博文中会简要介绍Leetcode P0243题目分析及解题思路。

“Shortest Word Distance”是一道很简单的题目，主要思路是运用双指针的思想。

Given a list of words and two words word1 and word2, return the shortest distance between these two words in the list.

Example: Assume that words = [“practice”, “makes”, “perfect”, “coding”, “makes”].

Input: word1 = “coding”, word2 = “practice”
Output: 3
Input: word1 = "makes", word2 = "coding"
Output: 1

Note:

You may assume that word1 does not equal to word2, and word1 and word2 are both in the list.

这道题如果使用类似哈希表存储位置信息，再逐一比较得到最小距离的方法，时间复杂度变成O(n^2)。但实际上，如果我们利用双指针，就可以得到线性时间复杂度的解法。
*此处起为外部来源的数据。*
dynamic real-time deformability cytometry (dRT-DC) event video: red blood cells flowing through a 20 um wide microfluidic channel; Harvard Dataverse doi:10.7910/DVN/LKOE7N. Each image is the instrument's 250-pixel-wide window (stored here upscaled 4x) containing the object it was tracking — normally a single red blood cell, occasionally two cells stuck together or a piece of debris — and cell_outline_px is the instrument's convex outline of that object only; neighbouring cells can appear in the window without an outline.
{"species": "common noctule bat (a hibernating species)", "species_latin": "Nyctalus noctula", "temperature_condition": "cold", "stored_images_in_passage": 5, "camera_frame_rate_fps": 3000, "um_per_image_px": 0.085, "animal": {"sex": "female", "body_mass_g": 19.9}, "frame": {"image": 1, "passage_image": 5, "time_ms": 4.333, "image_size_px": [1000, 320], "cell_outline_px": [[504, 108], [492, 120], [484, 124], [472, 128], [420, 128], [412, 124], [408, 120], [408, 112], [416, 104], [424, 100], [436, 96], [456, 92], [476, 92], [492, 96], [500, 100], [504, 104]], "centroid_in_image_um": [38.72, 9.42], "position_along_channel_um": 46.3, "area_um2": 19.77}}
如果我们分别用p1和p2来记录最新的word1和word2的位置，直觉上来讲，当我们遍历到一个和word1相同的单词时，当前最短距离显然是这个单词的位置和p2的差与之前得到的距离中的较小值，反之对于word2也同理。换言之，我们并不关心离这个单词更远的p2（word2的位置），只关心最新的p2。自然地，我们就可以通过使用双指针来记录和更新。

以下是Java的题解代码实现。

class Solution {
    public int shortestDistance(String[] words, String word1, String word2) {
        int p1 = -1, p2 = -1, N = words.length, minDist = N;
        for (int idx=0; idx<N; ++idx) {
            if (words[idx].equals(word1)) {
                p1 = idx;
                if (p2 != -1)
                    minDist = Math.min(minDist, Math.abs(p1-p2));
            }
            else if (words[idx].equals(word2)) {
                p2 = idx;
                if (p1 != -1)
                    minDist = Math.min(minDist, Math.abs(p1-p2));
            }
        }
        
        return minDist;
    }
    
}

以下是C++的题解代码实现。

class Solution {
public:
    int shortestDistance(vector<string>& words, string word1, string word2) {
        int p1 = -1, p2 = -1, N = words.size(), min_dist = N;
        for (int idx=0; idx<N; ++idx) {
            if (words[idx] == word1) {
                p1 = idx;
                min_dist = (p2 != -1)? min(min_dist, abs(p1-p2)): min_dist;
            }
            else if (words[idx] == word2) {
                p2 = idx;
                min_dist = (p1 != -1)? min(min_dist, abs(p1-p2)): min_dist;
            }
        }
        
        return min_dist;
    }
};